The moral panic of the decades where horror had made some of its most radical changes was not coincidental. 

In the early 1960s and the 1970s-1980s, the cynical nature of Americans had incited a struggle over the country’s ideals once again. The technological advances in atomic energy spawned movies dealing with monsters born from it or the hellish future it could produce.

In the ’60s, the Vietnam War incited a great level of cynicism on its own, as corporations were always seen as untrustworthy. 

In face of all of these new evils and influences, Americans — especially religious ones — turned to spiritual values to ease tension. With this, horror as a genre realized that the best way to gain influence is to create tension on its own. 

So when the prevailing cynicism cropping up in the era produces media that contains more violence and sex than ever before, it makes for a target to hone in on. 

The “Satanic Panic” that ensued was emblematic of the fear that the horror movies of the time tried to create and achieve. 

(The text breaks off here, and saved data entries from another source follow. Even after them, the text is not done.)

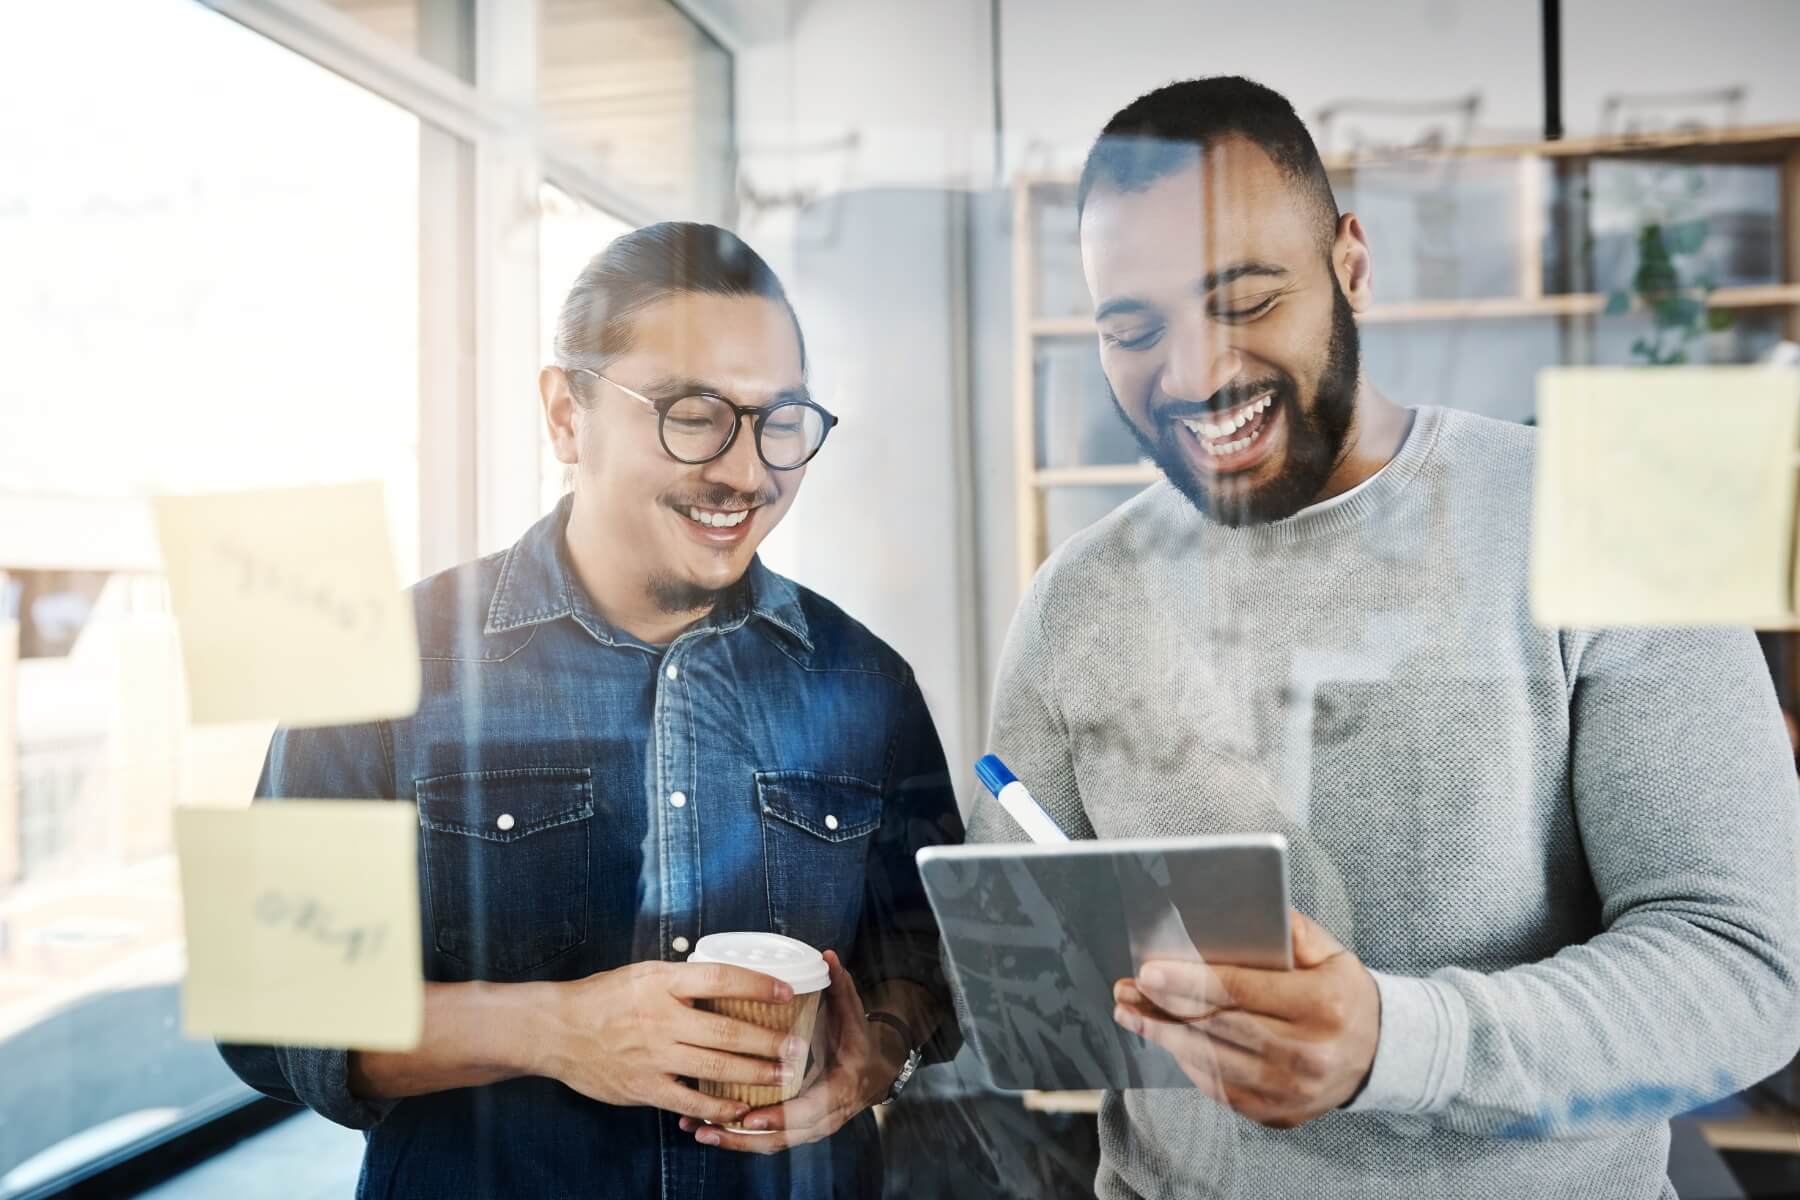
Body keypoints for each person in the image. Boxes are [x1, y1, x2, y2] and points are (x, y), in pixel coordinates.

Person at [970, 76, 1800, 1198]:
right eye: (1132, 328)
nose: (1194, 373)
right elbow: (1013, 982)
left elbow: (1745, 971)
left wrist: (1390, 1046)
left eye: (1246, 300)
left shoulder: (1611, 528)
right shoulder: (1075, 599)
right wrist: (889, 1015)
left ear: (1351, 263)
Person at [221, 222, 963, 1199]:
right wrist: (553, 1031)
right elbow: (266, 1014)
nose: (747, 473)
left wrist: (877, 1062)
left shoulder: (868, 680)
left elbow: (929, 957)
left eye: (779, 420)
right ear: (566, 414)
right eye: (694, 414)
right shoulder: (378, 664)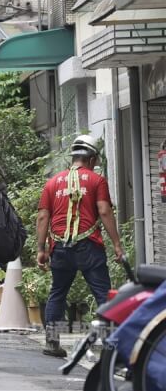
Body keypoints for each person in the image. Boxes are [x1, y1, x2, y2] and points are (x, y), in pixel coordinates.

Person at [37, 134, 124, 358]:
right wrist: (116, 244)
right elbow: (104, 211)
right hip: (89, 246)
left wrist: (41, 249)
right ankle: (110, 348)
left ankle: (52, 343)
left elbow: (42, 217)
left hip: (59, 247)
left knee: (58, 292)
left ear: (73, 156)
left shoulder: (52, 182)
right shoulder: (97, 181)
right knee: (103, 294)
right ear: (92, 158)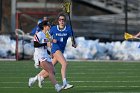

Horror movies used a physical threat to invoke fear, using reason against and to show the rationality of bygone eras failing to contend with modern problems. However, mentally these movies displayed cynicism by showing how nothing could shake the motives of these killers.

These films of the era executed their horror in different nuanced ways, but they all had one feature in common: a threat that could not be reasoned with, understood or sympathized with. 

They were faced with the complete unknown. 

Movies such as “The Exorcist” played with the fear of the occult and religious fervor while using the cynicism of the time to show how true, unshakeable faith can defeat evil influences.

Americans know all too well the concept of notorious serial killers lying in wait in the unsuspecting suburbs. Throughout American history, they have appeared with frightening reality and the slasher genre invaded homes.

“Halloween” didn’t feature any supernatural elements, but the language surrounding the movie is akin to describing Michael Myers as the devil incarnate. Slashers that followed in its wake took this to a greater degree by making them supernatural monsters that used gore and jump-scares to their advantage. 

As time wore on, the unknown reared its face in the 1980s as Americans were unsure of how the Cold War would end, and nuclear weapons were still a real threat. The internet and other startling new technologies also cast the era into an uncertain future.

It didn’t matter to what degree a movie during this era had when it came to the occult or otherworldly. It was omnipresent and came in many forms. “Alien,” “The Thing” and other such films took this idea to the cosmos and tried to have their characters deal with new forms of the incomprehensible.

Nonetheless, horror treks on to new eras of creativity, but once in a while, the unknown will creep back in and that startling enigma will still be effective since you never know what lurks in the shadows.